TEXTRON HAVE BEEN LISTENING to their customers and have incorporated many features into the King Air 360 that are a direct response to customer feedback.

Spacious double club seating plus one on the potty is a stardard executive seating configuration.

With more than 7,000 King Airs in service— including 1,300 of the 350 series made— the model was ripe for a facelift. The 360 represents a block point change, introducing new features and structural changes at a point on the 300-series production line, rather than requiring a new type certificate.

Some of the improvements were easy and simple – like higher fold-out tables in the cabin to give more knee space. Others were perhaps less intuitive – going back to manually adjustable shades for the cabin windows. But for pilots the big change is in the cockpit – with the switch to Collins Pro-line avionics and auto-throttles.

Beechcraft says, “With auto-throttles, better pressurization, and increased cabin comfort, the latest King Air aims for easing pilot workload, and turning a 56-year-old workhorse into one that’s a bit more user-friendly and firmly in the modern age. First among these upgrades is the IS&S ThrustSense Autothrottle, which support the pilot throughout the flight regimes, including takeoff, landing, and go-arounds, computing and controlling power settings.
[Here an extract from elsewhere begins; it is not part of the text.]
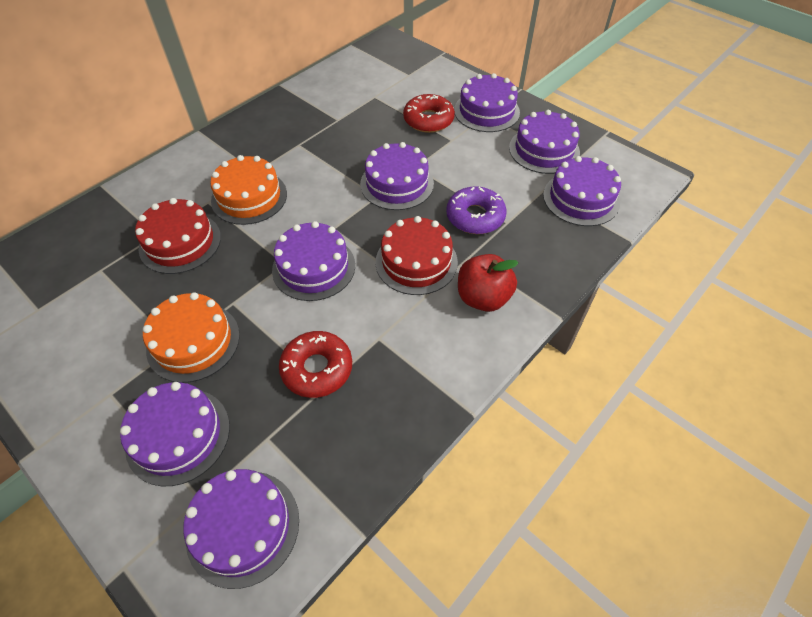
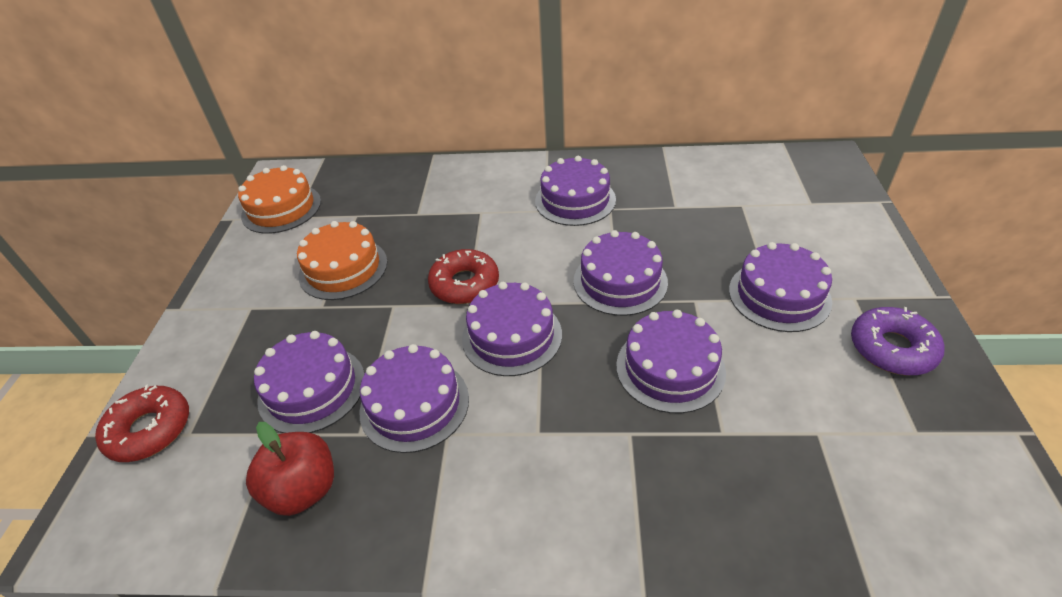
red cake: 2 -> 0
It provides envelope protection that adjusts the power output of the engine during engine-out operations, allowing for better pilot control and allowing the airplane to accelerate and climb on one engine.”
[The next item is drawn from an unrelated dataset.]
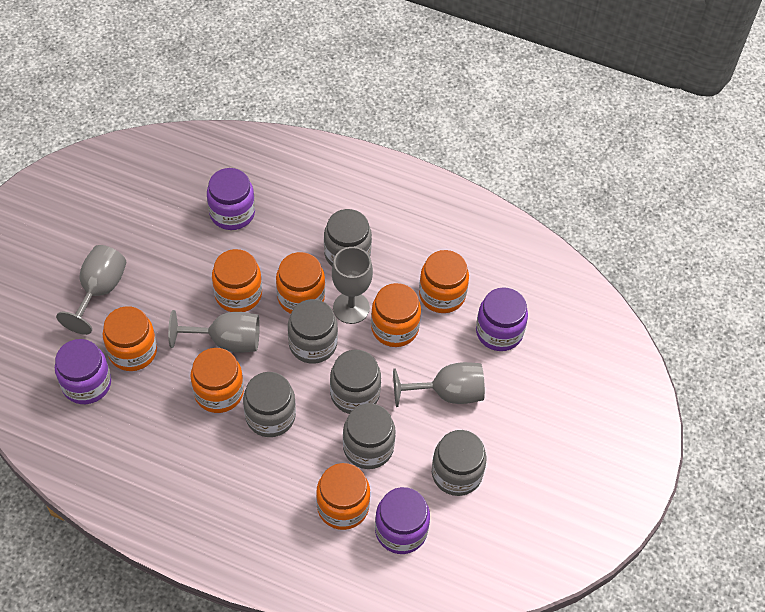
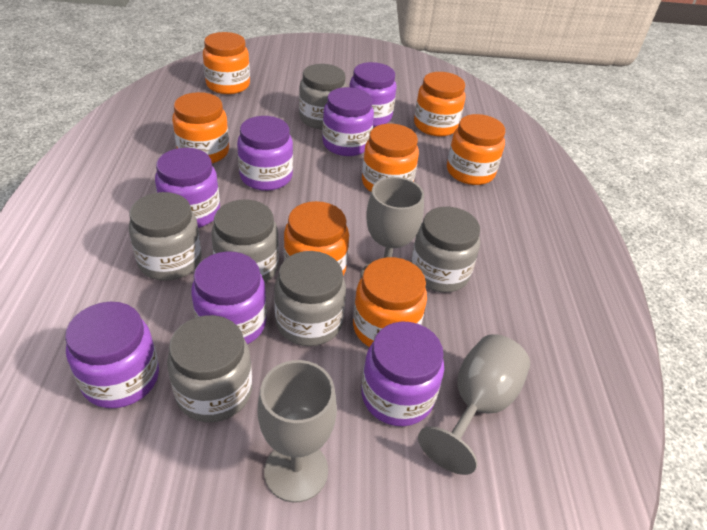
grey goblet: 4 -> 3
purple jar: 4 -> 7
                                                ‘back to manually adjustable shades’

Another new feature much liked by pilots, and probably not appreciated by passengers, is the new digital pressurization controller which, as described by Guido, automatically schedules cabin pressurization throughout the flight, taking this task from the pilot’s workload in both climb and descent—and improving passenger comfort in the process. The airframe went through structural updates to increase the maximum cabin pressure, resulting in a 10 percent decrease in cabin altitude compared to the King Air 350i. At 27,000 feet, for example, this translates into a cabin altitude of 5,960 feet.

The removal of the cabin pressurization controls from the instrument panel declutters it by replacing these—and the flap indicator—with digital displays on the Collins Aerospace Pro Line Fusion MFD in the integrated flight deck.
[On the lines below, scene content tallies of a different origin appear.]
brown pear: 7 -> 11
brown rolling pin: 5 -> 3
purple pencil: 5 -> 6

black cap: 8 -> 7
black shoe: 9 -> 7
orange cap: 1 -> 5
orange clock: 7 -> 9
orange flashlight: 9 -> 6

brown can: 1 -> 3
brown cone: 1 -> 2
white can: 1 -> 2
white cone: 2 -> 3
The cabin has seen great improvement as well, clearly informed by the materials and solutions found in Textron Aviation’s Citation line—but keeping the King Air’s more utilitarian style. The popular ‘King Ranch’ interior upgrade remains available among the new options for the 360

Along with a restyled interior, the manual window shades have returned, which are a whole lot easier to replace in service.

Base price remains the same for both models: $7.9 million for the 360 and $8.795 million for the 360ER.